2023/07/20
高校生のとき、遠藤周作の小説に夢中になりました。きっかけは、従姉から「不憫でならない」と手渡された『女の一生 一部・キクの場合』です。本書は、長崎が舞台で、幕末から明治のキリシタン弾圧の話です。それまで読んだ本にはない、人間の汚さ、狡さが描かれ、しかし真摯さや信念もあって衝撃を受けました。それから二部・サチ子の場合を読み、『沈黙』、『わたしが・棄てた・女』、『彼の生きかた』、『深い河』など読み漁りました。
本書を読んで5,6年後、芸術新潮で「遠藤周作『沈黙』のふるさと 長崎 切支丹ジャーニー」という特集がありました。

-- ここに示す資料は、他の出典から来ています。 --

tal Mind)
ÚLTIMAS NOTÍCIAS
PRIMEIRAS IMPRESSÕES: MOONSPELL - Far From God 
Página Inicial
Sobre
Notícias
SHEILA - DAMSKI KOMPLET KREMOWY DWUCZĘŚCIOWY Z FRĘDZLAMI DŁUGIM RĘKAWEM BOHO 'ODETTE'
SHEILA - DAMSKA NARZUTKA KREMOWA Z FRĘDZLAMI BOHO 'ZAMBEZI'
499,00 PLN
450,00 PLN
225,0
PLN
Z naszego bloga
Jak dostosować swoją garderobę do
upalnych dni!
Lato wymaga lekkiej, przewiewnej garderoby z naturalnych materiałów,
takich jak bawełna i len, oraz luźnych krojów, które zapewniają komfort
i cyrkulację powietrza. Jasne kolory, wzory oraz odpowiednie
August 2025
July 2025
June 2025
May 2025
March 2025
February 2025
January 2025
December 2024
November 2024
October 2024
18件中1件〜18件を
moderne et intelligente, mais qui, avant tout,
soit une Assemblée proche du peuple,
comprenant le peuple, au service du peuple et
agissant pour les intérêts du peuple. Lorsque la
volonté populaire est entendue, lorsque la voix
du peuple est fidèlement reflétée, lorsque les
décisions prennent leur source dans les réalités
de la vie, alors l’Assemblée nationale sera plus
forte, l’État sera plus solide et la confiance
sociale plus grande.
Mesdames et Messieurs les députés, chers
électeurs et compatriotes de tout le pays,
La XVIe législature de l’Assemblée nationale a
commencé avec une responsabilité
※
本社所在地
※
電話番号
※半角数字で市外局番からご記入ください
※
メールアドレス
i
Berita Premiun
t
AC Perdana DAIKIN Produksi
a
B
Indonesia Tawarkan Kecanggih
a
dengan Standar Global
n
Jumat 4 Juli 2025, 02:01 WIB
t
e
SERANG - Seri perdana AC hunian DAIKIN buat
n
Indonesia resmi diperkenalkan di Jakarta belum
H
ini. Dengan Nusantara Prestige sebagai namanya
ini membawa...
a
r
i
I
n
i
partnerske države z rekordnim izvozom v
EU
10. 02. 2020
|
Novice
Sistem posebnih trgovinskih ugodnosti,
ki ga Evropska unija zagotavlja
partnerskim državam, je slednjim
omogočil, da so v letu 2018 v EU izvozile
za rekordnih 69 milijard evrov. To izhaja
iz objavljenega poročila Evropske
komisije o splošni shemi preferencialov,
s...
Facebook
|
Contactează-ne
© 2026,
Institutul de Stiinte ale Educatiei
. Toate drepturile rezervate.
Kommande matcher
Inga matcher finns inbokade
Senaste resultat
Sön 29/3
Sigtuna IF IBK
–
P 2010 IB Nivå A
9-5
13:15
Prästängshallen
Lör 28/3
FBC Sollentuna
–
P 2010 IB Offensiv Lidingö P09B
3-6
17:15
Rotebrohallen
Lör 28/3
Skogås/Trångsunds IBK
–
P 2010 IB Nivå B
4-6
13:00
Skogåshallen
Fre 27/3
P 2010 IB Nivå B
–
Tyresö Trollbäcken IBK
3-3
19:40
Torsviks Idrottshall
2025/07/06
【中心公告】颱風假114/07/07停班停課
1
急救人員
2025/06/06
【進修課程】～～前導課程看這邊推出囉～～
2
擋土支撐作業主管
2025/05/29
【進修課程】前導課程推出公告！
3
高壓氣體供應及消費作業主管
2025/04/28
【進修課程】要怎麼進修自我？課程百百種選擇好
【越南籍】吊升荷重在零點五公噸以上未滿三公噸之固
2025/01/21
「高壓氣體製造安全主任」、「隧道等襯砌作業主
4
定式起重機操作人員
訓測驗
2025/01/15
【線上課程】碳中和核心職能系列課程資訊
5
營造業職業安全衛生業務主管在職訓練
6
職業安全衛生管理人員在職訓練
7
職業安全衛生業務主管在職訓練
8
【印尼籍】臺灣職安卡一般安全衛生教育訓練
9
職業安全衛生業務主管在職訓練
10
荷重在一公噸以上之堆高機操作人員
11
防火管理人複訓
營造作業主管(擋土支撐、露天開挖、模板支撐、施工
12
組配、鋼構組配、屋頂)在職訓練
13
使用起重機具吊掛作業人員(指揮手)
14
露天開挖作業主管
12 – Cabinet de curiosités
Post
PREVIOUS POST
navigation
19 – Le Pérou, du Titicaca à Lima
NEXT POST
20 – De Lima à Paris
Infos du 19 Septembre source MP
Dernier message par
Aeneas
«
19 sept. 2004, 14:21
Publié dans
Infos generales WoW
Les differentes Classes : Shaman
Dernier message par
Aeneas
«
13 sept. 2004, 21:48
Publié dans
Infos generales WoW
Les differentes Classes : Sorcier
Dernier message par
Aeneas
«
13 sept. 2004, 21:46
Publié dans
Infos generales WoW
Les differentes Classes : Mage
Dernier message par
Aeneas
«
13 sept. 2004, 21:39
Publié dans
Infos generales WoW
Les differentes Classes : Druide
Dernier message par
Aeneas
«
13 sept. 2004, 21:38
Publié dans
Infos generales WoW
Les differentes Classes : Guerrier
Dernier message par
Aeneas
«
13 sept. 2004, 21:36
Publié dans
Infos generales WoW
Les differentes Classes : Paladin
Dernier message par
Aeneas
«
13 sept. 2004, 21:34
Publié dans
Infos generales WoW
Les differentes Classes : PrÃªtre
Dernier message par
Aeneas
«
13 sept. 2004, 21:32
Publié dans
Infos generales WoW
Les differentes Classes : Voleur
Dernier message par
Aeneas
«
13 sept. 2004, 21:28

遠藤周作ファンの友人と長崎を訪れ、芸術新潮を頼りに小説の舞台や遠藤周作のゆかりの場所を回りました。外海町(現・長崎市)の遠藤周作文学館も行きました。そこで触れた遠藤周作の日本におけるキリスト教信仰の深慮と、文学館から観えた外海町の海を、いまでも鮮明に憶えています。
当時は、研究者になるとは露程にも思っていませんでした。いま思えば、心深くに響いた本が動機になって、小説の舞台と作家の足跡をたどる旅をしたという点で、本書は私の研究の礎と言えるかもしれません。今年は、折しも遠藤周作の生誕100年にあたります。私にとっても、この記事の依頼を受け、改めて研究の初心を思い出す年になったと思います。